---------- TEKSTBLOK

In 1927 wilden Joan Praetorius en zijn vrouw in Amsterdam hun droom gaan verwezenlijken: een eigen couture-huis. Zij overwogen om dit onder hun eigen naam te doen: 'Joan & Louise' maar het werd 'Salon de Haute Couture', geopend in het najaar van 1927 aan het Surinameplein in Amsterdam.
April 1928 hielden zij hun eerste modeshow in Huize Couturier aan de Keizersgracht 674 (thans Museum Van Loon) en in het najaar hun tweede in Hotel de l'Europe. In de pers kregen zij lovende recensies en het aantal bestellingen nam gestaag toe.

Den Haag bewerken

In december 1928 verhuisden zij naar Den Haag, omdat ... de Haagsche vrouwen mijn exclusieve toiletten beter begrepen. De modeshow die zij op 1 november 1928 in Hotel De Twee Steden aan het Buitenhof 20 hadden gehouden, trok grote belangstelling en was een succes.
Zij huurden een benedenwoning aan de Weissenbruchstraat waar zij ook hun atelier en salon hielden. Al snel wisten zij een ruime klantenkring op te bouwen: clientèle uit Amsterdam, Haarlem, Leiden, Baarn en andere plaatsen in het Gooi, Rotterdam en natuurlijk uit de Residentie zelf. Hiertoe behoorden ook koningin Wilhelmina, prinses Juliana en koningin-moeder Emma. Hij voerde ook modeontwerpen uit voor enkele klanten uit de theaterwereld zoals 'de Nederlandse Mistinguett' Louisette en Emma Morel.

Koninklijk Huis bewerken

In 1929 had Joan Praetorius een aantal voorstellen voor ontwerpen afgegeven bij Paleis Noordeinde; negen voor koningin Wilhelmina en zeven voor prinses Juliana. Die vielen in de smaak want in mei van dat jaar volgde de eerste bestelling van koningin-moeder Emma, gevolgd door opdrachten voor de koningin en prinses Juliana.[1].
De faam van de opdrachten voor het koninklijk huis droeg bij aan de landelijke bekendheid en waardering voor de ontwerpen van Joan Praetorius. Zijn klantenbestand groeide en hij gaf verscheidene modeshows die goed werden ontvangen. Maar de crisis van de jaren dertig gooide roet in het eten. Koningin Wilhelmina liet Praetorius persoonlijk weten: "Ik wil het u zelf zeggen. Ik geef geen ontvangsten meer en heb dus ook geen kleding meer van u nodig. Het geld dat ik bespaar, gaat naar het crisiscomité. Ik wil niet feestvieren als er een crisis is."

--------------------
---------- AANGELEVERDE GEGEVENS

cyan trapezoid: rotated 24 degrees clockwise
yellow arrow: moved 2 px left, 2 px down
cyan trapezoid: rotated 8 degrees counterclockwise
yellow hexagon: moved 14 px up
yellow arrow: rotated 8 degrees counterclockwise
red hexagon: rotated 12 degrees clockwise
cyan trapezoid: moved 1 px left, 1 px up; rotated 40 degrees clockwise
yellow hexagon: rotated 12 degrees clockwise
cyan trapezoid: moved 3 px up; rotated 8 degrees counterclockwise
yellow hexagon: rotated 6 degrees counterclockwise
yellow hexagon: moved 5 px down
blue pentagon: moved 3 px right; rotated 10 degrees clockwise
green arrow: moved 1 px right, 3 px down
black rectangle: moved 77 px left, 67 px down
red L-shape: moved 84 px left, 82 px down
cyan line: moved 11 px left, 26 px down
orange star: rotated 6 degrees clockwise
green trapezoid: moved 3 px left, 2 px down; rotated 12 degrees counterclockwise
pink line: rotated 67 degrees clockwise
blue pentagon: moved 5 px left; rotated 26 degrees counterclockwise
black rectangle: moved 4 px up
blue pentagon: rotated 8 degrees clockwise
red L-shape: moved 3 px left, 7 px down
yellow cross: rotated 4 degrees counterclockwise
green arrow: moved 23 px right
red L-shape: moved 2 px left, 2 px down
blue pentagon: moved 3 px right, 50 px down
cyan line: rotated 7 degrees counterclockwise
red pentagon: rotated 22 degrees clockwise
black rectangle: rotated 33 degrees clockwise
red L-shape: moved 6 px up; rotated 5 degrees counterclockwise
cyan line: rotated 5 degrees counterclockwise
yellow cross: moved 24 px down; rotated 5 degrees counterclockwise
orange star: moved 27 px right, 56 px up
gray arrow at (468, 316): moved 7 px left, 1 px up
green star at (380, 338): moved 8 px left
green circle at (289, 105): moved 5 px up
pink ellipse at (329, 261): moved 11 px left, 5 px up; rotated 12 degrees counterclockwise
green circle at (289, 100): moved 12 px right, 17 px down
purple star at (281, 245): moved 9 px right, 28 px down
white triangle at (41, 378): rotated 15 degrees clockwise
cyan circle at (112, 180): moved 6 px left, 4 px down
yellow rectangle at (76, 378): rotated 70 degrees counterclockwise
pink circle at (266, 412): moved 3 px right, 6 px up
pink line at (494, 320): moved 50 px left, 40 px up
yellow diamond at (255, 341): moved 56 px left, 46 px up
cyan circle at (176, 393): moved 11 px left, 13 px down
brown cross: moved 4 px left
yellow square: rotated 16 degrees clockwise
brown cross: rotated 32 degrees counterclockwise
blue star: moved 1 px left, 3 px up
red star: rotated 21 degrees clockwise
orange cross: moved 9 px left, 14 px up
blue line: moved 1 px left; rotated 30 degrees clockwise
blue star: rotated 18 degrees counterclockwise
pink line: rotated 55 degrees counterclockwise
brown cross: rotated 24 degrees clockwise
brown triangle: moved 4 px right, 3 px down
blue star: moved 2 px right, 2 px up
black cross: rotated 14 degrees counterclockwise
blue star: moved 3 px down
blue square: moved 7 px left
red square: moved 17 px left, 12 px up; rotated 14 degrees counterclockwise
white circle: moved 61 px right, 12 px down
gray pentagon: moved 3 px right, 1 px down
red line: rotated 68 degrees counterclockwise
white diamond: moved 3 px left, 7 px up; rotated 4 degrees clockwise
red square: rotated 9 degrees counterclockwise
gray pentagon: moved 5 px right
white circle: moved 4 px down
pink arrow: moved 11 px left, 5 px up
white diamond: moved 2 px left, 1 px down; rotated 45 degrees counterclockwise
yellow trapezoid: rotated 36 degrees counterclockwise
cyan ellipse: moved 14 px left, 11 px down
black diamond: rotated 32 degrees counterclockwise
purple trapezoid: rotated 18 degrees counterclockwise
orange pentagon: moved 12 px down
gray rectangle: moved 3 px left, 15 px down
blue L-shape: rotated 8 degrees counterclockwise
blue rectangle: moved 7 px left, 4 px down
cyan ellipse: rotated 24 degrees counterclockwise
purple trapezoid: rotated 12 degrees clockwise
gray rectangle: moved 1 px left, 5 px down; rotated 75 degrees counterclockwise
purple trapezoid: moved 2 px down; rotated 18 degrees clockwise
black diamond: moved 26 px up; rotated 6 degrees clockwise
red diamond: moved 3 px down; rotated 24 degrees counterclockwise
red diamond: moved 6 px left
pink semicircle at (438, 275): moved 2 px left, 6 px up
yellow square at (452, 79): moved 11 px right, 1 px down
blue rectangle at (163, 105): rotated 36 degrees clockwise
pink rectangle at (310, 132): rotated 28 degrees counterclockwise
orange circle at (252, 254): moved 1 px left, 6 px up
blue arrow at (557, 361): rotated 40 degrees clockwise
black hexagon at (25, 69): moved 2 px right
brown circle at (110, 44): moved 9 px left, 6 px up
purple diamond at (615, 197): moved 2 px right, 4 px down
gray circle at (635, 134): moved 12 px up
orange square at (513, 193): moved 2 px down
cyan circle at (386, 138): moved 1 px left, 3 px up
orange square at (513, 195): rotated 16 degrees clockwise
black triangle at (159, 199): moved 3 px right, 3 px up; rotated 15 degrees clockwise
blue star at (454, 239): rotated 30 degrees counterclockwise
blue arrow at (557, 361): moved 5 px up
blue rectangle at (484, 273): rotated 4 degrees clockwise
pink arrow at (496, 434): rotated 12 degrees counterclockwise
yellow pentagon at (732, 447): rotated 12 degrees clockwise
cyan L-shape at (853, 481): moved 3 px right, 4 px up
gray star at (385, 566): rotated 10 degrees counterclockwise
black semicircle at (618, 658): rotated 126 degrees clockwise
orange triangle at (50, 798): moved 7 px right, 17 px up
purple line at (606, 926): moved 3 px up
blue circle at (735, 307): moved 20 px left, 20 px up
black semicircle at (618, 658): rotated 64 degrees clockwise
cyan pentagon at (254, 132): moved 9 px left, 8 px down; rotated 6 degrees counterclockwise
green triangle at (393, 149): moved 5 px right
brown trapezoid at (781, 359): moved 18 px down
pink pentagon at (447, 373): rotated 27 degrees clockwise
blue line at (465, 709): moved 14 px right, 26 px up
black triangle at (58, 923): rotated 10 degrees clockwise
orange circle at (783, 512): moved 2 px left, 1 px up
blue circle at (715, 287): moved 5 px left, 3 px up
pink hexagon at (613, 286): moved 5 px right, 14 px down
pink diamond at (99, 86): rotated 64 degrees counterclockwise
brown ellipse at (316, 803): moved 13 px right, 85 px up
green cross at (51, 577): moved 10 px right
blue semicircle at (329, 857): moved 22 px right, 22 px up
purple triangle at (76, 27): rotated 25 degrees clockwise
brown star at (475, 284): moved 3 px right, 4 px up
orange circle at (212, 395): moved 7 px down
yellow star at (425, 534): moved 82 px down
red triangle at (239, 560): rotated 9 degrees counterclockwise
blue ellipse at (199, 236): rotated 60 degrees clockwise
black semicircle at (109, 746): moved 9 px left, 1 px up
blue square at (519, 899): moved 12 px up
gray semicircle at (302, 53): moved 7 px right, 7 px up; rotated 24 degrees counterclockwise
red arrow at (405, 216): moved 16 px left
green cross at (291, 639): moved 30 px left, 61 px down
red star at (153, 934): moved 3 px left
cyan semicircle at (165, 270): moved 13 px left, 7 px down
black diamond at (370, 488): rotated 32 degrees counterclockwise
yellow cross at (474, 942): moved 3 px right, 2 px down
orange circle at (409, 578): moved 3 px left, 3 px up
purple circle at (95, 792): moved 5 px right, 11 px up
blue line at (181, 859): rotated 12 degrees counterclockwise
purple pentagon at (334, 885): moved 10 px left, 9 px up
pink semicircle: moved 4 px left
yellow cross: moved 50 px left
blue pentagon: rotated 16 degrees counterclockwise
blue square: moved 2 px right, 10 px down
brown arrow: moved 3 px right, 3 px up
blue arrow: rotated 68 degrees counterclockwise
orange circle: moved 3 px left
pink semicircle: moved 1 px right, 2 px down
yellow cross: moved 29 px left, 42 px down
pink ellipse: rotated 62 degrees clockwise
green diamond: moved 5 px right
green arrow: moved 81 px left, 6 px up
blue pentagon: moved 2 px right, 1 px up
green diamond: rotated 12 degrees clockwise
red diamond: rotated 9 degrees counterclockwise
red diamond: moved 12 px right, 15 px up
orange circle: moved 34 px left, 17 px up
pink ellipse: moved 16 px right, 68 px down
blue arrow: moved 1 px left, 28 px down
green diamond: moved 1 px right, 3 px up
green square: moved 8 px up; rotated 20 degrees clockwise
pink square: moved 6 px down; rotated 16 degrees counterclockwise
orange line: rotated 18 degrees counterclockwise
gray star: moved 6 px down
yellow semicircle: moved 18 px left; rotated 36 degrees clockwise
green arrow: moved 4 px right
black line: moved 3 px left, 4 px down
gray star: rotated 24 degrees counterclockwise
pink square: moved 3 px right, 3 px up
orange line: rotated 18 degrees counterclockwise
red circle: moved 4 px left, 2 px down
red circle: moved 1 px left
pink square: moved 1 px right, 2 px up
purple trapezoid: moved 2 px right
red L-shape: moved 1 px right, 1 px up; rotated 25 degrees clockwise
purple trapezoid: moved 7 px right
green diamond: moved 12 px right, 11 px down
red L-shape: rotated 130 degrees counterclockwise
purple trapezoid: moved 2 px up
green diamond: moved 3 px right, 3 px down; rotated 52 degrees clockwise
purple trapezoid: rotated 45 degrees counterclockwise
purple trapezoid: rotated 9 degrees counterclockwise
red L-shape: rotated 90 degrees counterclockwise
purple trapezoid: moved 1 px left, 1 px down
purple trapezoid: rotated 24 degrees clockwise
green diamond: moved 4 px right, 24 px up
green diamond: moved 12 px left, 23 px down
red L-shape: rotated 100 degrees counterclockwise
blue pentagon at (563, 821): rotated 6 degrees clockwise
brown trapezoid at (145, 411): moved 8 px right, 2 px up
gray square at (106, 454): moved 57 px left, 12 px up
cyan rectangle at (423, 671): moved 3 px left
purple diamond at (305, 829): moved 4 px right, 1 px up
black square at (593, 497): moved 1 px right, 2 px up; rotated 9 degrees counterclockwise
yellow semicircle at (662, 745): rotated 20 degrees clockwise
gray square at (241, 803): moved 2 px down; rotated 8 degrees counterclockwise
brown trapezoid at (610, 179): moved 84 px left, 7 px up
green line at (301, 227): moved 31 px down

--------------------

• _OPDRACHT_
Kun je uit het tekstblok over Joan Praetorius letterlijk citeren wat er staat van "Zij huurden een" tot en met "en Emma Morel."?

• _ANTWOORD_
Zij huurden een benedenwoning aan de Weissenbruchstraat waar zij ook hun atelier en salon hielden. Al snel wisten zij een ruime klantenkring op te bouwen: clientèle uit Amsterdam, Haarlem, Leiden, Baarn en andere plaatsen in het Gooi, Rotterdam en natuurlijk uit de Residentie zelf. Hiertoe behoorden ook koningin Wilhelmina, prinses Juliana en koningin-moeder Emma. Hij voerde ook modeontwerpen uit voor enkele klanten uit de theaterwereld zoals 'de Nederlandse Mistinguett' Louisette en Emma Morel.